● **Short exercise 1**
According to the article on Transparent Data Encryption, which Oracle Database release introduced the feature?
● **Short exercise 2**
Please write the next part of the article on Transparent Data Encryption, picking up after its final sentence.

● **Text to read**
Transparent Data EncryptionBy Arup Nanda
Encrypt sensitive data transparently without writing a single line of code.
It's your organization's worst nightmare: Someone has stolen backup tapes of your database. Sure, you built a secure system, encrypted the most sensitive assets, and built a firewall around the database servers. But the thief took the easy approach: He took the backup tapes, ostensibly to restore your database on a different server, start the database on it, and then browse the data at his leisure. Protecting the database data from such theft is not just good practice; it's a requirement for compliance with most laws, regulations, and guidelines. How can you protect your database from this vulnerability?
One solution is to encrypt the sensitive data in the database and store the encryption keys in a separate location; without the keys, any stolen data is worthless. However, you must strike a balance between two contradictory concepts: the convenience by which applications can access encryption keys, and the security required to prevent the key theft. And to comply with company and federal regulations, you need a solution immediately, without any complex coding.
A new feature in Oracle Database 10g Release 2 lets you do just that: You can declare a column as encrypted without writing a single line of code. When users insert the data, the database transparently encrypts it and stores it in the column. Similarly, when users select the column, the database automatically decrypts it. Since all this is done transparently without any change to the application code, the feature has an appropriate name: Transparent Data Encryption (TDE).

[Dataset entries]
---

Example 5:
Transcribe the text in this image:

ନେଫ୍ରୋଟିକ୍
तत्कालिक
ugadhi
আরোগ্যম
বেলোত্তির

● **Result 1**
Oracle Database 10g Release 2.

● **Result 2**
How It Works
I covered the fundamentals of encryption in Oracle Database 10g in " Encrypt Your Data Assets" in the January/February 2005 issue of Oracle Magazine. To recap the key points, encryption requires you to apply an encryption algorithm and an encryption key to the clear-text input data. And to successfully decrypt an encrypted value, you must know the values of the same algorithm and key.
In that article, I described how to build an encryption infrastructure using the Oracle-provided encryption tools. Using Oracle Database 10g Release 2 and TDE, however, you won't need to build that infrastructure. All you have to do is define a column to be encrypted, and Oracle Database 10g creates a cryptographically secure encryption key for the table containing the column and encrypts the clear text data in that column, employing your specified encryption algorithm. Guarding this table key is very important; Oracle Database 10g encrypts it using a master key, which is stored in a secure location called a wallet, which can be a file on the database server. Encrypted table keys are placed in the data dictionary. When a user enters data into the column defined as encrypted, Oracle Database 10g gets the master key from the wallet, decrypts the encryption key for that table from the data dictionary, uses that encryption key on the input value, and stores the encrypted data in the database, as shown in Figure 1.
You can encrypt any or all the columns in a table. If a table has four columns, and columns 2 and 3 are encrypted, Oracle Database 10g generates a single encrypted table key for the table and uses it to encrypt those columns. On the disk, the values in columns 1 and 4 are stored as clear text and values in the other two columns are stored in encrypted format. Since the data is stored encrypted, all downstream components, such as backup and archived logs, also have the encrypted format.
When a user selects encrypted columns, Oracle Database 10g transparently retrieves the encrypted table key from the data dictionary, fetches the master key from the wallet, and decrypts the table key. Then the database decrypts the encrypted data on the disk and returns the clear text to the user.
With this encrypted data, if the data on the disk is stolen, it can't be retrieved without the master key, which is in the wallet and not part of the stolen data. Even if the wallet is stolen, the master key can't be retrieved from it without the wallet password. Hence, the thief can't decrypt the data, even if he steals the disks or copies the data files. This satisfies the compliance requirements for many regulations and directives. And all of this is done without changing the application or writing complex encryption and key management systems. Now I'll show you how to enable and use TDE.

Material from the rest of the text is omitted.